Efficiency Through 3D Printing: CENIT Provides Updates on Bionic Aircraft Project

Many people are putting their best efforts into controlling the pollution caused by automobiles, with ideas that range from electric cars, to cars with moss growing in their wheels.
However, airplanes are also responsible for a significant amount of air pollution, and several organisations have joined together to develop a plane that will be more lightweight, increase resource efficiency and produce fewer emissions. The European Union-sponsored project is called Bionic Aircraft and it began last year with a projected end date of August 2019. A consortium of 10 partners is working together on the project, which involves using bionic design and additive manufacturing for every part of the life cycle of an aircraft.
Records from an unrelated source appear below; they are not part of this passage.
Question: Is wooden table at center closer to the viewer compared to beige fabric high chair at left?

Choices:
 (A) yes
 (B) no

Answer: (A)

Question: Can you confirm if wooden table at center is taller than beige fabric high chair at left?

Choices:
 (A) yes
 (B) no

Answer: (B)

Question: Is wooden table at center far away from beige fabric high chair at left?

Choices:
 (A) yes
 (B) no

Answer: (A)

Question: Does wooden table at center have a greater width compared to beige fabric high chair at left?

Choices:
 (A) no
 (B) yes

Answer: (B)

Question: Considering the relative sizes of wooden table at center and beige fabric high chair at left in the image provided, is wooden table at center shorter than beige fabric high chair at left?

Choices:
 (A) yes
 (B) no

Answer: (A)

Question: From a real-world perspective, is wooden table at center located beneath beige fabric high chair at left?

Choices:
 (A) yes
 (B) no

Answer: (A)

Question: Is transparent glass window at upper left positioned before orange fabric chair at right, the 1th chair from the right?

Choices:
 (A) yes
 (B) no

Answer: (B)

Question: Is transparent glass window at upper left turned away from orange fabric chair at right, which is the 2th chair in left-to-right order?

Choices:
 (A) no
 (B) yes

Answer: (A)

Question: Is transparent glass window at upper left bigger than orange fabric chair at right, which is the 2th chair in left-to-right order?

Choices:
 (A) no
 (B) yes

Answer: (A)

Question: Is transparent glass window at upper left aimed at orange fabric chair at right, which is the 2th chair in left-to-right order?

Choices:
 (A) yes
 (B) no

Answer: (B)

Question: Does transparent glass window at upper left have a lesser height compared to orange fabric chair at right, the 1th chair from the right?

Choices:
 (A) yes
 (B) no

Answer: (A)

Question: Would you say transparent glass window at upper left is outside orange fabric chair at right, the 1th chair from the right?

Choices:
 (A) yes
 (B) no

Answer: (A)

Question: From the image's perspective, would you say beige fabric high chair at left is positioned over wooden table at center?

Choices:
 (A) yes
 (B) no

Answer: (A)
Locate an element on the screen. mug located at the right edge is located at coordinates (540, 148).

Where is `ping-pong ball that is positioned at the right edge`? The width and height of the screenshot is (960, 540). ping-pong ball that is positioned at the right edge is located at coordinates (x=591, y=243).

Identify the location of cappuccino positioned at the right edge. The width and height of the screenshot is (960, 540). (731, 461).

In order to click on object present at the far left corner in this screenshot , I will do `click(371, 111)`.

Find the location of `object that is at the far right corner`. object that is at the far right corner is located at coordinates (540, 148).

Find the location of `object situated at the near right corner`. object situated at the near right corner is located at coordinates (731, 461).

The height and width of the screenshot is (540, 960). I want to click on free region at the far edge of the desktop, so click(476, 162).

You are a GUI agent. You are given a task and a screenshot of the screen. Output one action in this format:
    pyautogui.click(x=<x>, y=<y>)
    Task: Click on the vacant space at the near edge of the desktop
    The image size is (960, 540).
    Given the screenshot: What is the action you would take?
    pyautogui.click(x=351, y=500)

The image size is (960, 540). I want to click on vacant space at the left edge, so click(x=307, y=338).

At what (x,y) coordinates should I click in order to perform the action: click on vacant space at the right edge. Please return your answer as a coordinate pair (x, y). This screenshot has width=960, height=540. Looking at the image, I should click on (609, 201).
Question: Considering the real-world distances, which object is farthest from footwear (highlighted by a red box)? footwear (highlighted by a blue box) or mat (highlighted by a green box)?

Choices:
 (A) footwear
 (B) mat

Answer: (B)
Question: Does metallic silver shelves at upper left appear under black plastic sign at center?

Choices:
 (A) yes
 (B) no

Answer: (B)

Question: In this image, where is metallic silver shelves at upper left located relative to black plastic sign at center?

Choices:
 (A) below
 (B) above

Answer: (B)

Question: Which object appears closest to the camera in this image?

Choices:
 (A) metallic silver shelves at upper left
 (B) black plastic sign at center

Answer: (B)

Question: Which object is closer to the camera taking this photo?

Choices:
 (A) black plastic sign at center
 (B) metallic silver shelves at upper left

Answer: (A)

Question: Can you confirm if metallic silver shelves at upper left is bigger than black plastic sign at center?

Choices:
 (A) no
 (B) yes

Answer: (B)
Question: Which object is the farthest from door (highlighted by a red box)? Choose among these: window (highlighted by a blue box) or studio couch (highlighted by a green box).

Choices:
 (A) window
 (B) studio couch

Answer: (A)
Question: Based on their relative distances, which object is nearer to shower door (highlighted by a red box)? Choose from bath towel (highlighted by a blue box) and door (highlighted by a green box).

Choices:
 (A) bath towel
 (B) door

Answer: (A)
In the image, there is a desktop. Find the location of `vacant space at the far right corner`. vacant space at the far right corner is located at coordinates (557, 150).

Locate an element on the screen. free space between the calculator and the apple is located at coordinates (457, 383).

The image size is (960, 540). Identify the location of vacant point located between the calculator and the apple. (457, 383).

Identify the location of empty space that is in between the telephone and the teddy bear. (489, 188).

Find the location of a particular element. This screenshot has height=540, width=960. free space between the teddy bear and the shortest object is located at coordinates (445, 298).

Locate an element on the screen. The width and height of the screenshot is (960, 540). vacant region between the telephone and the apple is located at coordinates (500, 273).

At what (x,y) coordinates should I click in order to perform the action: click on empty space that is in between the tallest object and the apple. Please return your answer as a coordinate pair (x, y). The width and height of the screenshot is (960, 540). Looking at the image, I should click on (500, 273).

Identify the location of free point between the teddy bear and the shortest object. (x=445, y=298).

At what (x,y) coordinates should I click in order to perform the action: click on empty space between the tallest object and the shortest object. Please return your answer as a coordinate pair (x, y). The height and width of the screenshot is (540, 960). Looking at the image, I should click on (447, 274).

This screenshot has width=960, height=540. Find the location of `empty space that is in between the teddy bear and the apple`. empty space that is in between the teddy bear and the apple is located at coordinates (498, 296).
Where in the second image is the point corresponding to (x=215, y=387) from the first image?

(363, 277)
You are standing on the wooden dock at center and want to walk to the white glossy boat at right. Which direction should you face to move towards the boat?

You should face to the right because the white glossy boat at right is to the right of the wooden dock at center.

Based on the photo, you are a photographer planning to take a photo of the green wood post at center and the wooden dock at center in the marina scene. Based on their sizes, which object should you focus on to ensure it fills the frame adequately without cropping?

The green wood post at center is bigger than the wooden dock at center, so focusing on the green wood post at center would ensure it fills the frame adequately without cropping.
Roughly a year after the project kicked off, its participants are reporting their continuous progress. IT and software provider CENIT is developing a CATIA-based CAD catalogue of parametrically defined bionic features in order to create biconically optimised components.
 

 
“This provides an automated toolbox to support the cost and time-intensive manual interpretation and design of topologically optimized components in CAD,” said Jochen Michael, Senior Consultant at CENIT. “The parametrisation of features also lets the designers adjust geometries more easily. That gives us an additional efficiency and quality boost during the design process.”
By the end of the project, CENIT plans to have developed a CAD catalogue containing roughly 10 to 15 bionic features.